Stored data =
━━━

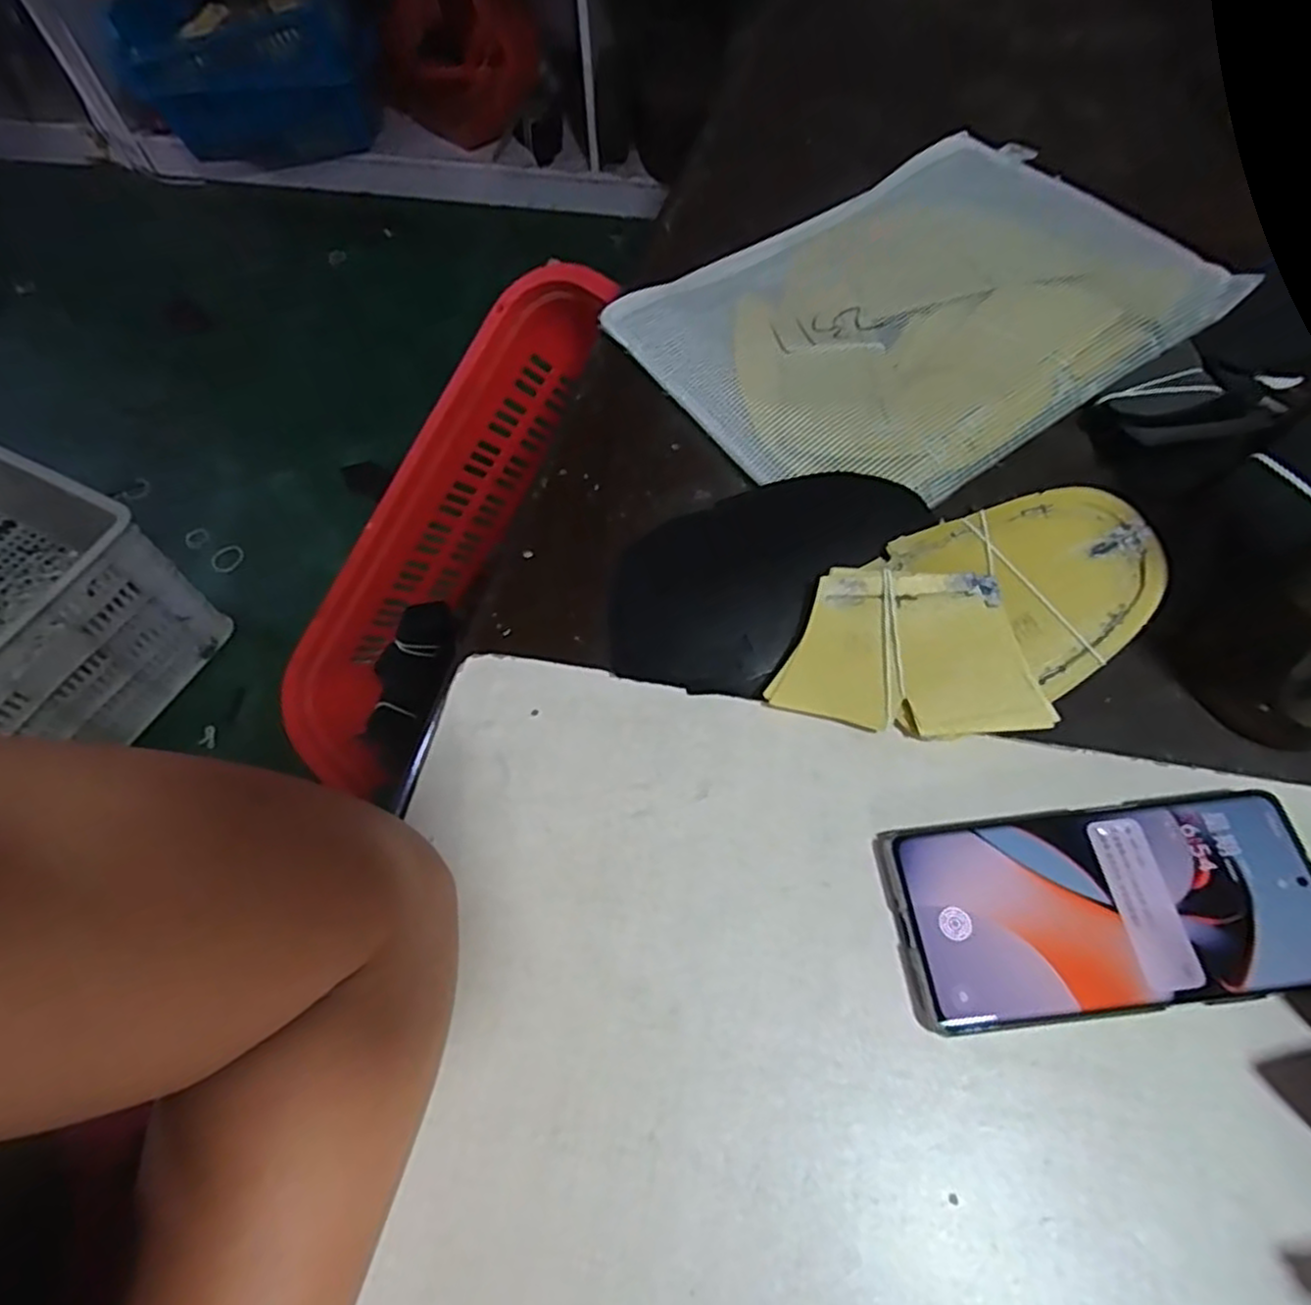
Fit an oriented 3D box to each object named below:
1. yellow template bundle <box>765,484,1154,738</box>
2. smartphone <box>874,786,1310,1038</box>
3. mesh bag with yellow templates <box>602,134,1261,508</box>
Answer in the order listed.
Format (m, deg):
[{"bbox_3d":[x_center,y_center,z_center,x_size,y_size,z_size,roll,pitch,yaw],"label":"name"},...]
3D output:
[{"bbox_3d":[0.143,-0.011,0.336,0.176,0.020,0.097,-27,75,0],"label":"yellow template bundle"},{"bbox_3d":[0.179,0.101,0.289,0.164,0.014,0.077,-7,62,-1],"label":"smartphone"},{"bbox_3d":[0.155,-0.210,0.440,0.300,0.033,0.228,-31,65,-13],"label":"mesh bag with yellow templates"}]

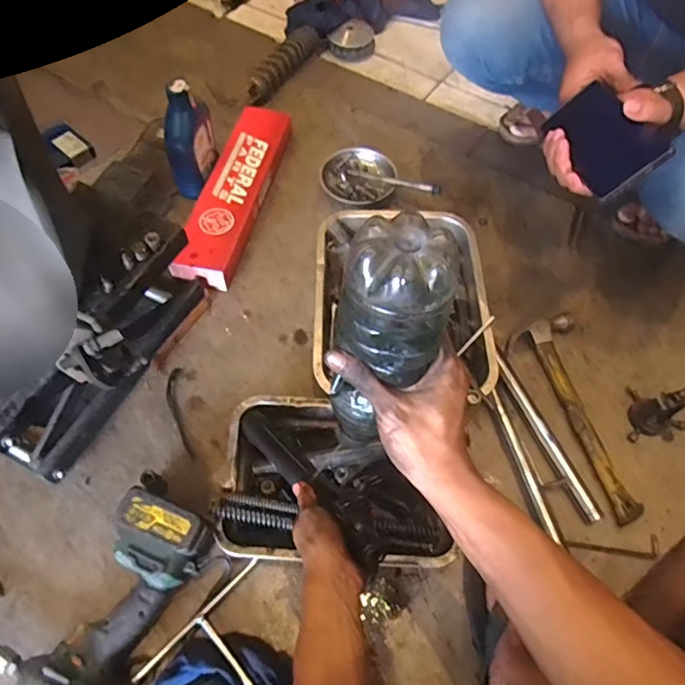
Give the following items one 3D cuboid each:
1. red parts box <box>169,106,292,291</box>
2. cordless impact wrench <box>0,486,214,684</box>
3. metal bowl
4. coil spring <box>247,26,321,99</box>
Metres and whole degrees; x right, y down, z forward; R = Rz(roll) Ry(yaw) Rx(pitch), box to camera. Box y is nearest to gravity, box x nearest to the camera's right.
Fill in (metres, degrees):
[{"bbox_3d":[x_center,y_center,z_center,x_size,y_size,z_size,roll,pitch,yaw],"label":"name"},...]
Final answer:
[{"bbox_3d":[-0.201,-0.295,0.976,0.115,0.056,0.451,11,60,6],"label":"red parts box"},{"bbox_3d":[-0.386,0.263,0.624,0.409,0.085,0.256,17,61,10],"label":"cordless impact wrench"},{"bbox_3d":[0.032,-0.323,1.011,0.144,0.044,0.144,2,56,-3],"label":"metal bowl"},{"bbox_3d":[-0.135,-0.655,1.201,0.059,0.068,0.280,23,61,11],"label":"coil spring"}]

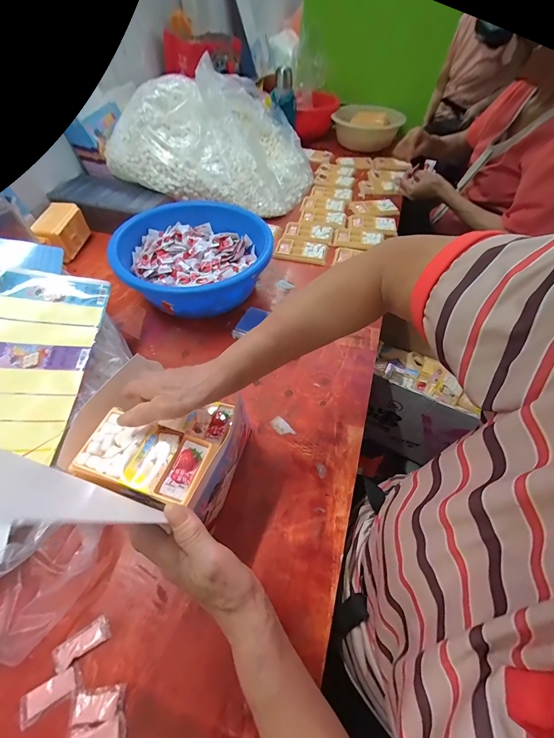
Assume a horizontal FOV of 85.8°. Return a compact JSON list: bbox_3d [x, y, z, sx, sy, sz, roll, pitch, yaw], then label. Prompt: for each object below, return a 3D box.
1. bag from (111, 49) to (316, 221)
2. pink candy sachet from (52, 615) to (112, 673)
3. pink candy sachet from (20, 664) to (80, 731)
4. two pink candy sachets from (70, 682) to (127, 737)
[{"bbox_3d":[-0.166,-0.735,0.938,0.553,0.217,0.607,4,54,1],"label":"bag"},{"bbox_3d":[-0.215,0.302,0.328,0.054,0.004,0.023,-29,60,-21],"label":"pink candy sachet"},{"bbox_3d":[-0.234,0.333,0.306,0.054,0.004,0.025,-27,59,-20],"label":"pink candy sachet"},{"bbox_3d":[-0.177,0.349,0.297,0.048,0.005,0.048,-12,55,-10],"label":"two pink candy sachets"}]

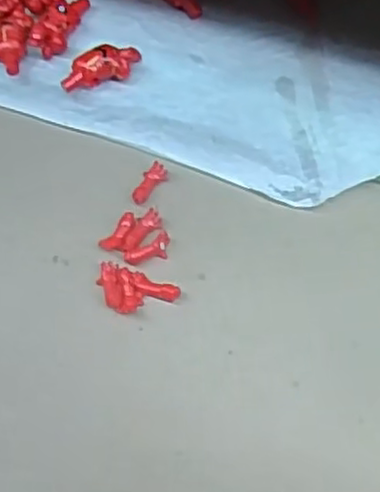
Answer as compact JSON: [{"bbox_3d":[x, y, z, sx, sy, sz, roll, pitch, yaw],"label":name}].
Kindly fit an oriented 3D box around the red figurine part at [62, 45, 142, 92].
[{"bbox_3d":[-0.044,-0.089,0.353,0.041,0.014,0.014,-17,64,-7],"label":"red figurine part"}]

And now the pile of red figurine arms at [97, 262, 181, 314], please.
[{"bbox_3d":[-0.025,0.022,0.318,0.037,0.006,0.020,18,65,10],"label":"pile of red figurine arms"}]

━━━

Once the line with "And now the" is found, write out that line and every one after it through the last line of the records, exactly and with nothing else.

And now the pile of red figurine arms at [97, 262, 181, 314], please.
[{"bbox_3d":[-0.025,0.022,0.318,0.037,0.006,0.020,18,65,10],"label":"pile of red figurine arms"}]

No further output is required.